Rev Sinclair, from East Tarbet on the Isle of Lewis, had been in the Capital for the General Assembly of the Church of Scotland when he was killed on May 19 last year.
The court heard that an ambulance along with police officers and firefighters were quickly on the scene after witnesses dialled 999 – but there was nothing they could do to save the minister’s life.
Edwards pleaded guilty
previously to causing death by careless driving and sentence had been deferred until yesterday for background reports.
As well as the driving ban, he was also given a Restriction of Liberty Order which means he can’t leave his home between 9pm and 6am for the next six months. He was also told he would need to resit his driving test if he wanted his licence back.
Sheriff Frank Crowe told Edwards: “This was obviously a tragic incident. When I saw you on April 2 [the day he pleaded guilty] I didn’t think you were fit to drive a car and you obviously have recognised that yourself. The real question is your fitness to drive that day.
“I appreciate it was an automatic vehicle and at some time you stopped to let pedestrians past. You took it out of neutral, but instead of putting your foot on the brake, you put it on the accelerator, struck the gentleman and fatally injured him.”

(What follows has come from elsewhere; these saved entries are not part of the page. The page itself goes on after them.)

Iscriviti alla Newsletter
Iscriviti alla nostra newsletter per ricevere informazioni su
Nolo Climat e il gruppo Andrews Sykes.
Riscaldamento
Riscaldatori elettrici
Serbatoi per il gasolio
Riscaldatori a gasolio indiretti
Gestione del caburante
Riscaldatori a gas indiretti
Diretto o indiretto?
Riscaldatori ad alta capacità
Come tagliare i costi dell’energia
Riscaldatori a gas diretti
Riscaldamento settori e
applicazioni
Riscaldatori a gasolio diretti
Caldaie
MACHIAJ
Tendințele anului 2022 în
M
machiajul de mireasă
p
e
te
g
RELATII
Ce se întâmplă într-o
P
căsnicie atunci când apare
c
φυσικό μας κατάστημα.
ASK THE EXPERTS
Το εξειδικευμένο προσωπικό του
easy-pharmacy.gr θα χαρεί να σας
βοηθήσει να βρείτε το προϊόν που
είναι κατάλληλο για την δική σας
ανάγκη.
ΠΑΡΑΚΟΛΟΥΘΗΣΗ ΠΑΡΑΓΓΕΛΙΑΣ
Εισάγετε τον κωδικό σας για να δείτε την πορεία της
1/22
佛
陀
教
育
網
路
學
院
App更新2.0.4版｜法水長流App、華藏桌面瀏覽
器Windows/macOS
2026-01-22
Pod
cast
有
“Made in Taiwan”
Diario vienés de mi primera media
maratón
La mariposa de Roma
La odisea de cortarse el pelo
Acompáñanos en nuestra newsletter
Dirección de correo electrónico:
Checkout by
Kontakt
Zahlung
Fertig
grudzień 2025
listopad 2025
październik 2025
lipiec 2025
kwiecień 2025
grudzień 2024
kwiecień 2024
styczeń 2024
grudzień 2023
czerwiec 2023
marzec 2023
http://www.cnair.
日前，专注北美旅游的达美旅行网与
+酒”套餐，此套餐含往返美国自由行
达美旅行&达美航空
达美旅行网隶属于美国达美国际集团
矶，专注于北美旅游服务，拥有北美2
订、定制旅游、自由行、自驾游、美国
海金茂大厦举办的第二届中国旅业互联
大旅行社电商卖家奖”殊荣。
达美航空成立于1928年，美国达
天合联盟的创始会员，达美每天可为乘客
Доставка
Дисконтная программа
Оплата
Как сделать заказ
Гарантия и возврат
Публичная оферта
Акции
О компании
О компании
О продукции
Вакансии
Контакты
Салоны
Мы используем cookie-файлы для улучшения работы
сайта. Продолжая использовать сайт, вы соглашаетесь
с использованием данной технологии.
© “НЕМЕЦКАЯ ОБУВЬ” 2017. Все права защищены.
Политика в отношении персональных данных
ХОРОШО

The automatic barriers at Waverley were installed amid controversy in January last year as an anti-terrorism measure.
They were quickly deemed a potential danger to pedestrians by council leaders as they created major tailbacks as taxis attempted to enter the station.
Network Rail has since banned all vehicles, including taxis, from the station.
Sheriff Crowe said he appreciated that the accident had occurred at a “very tricky locus” and accepted that Edwards had not been aware of the situation with the barrier.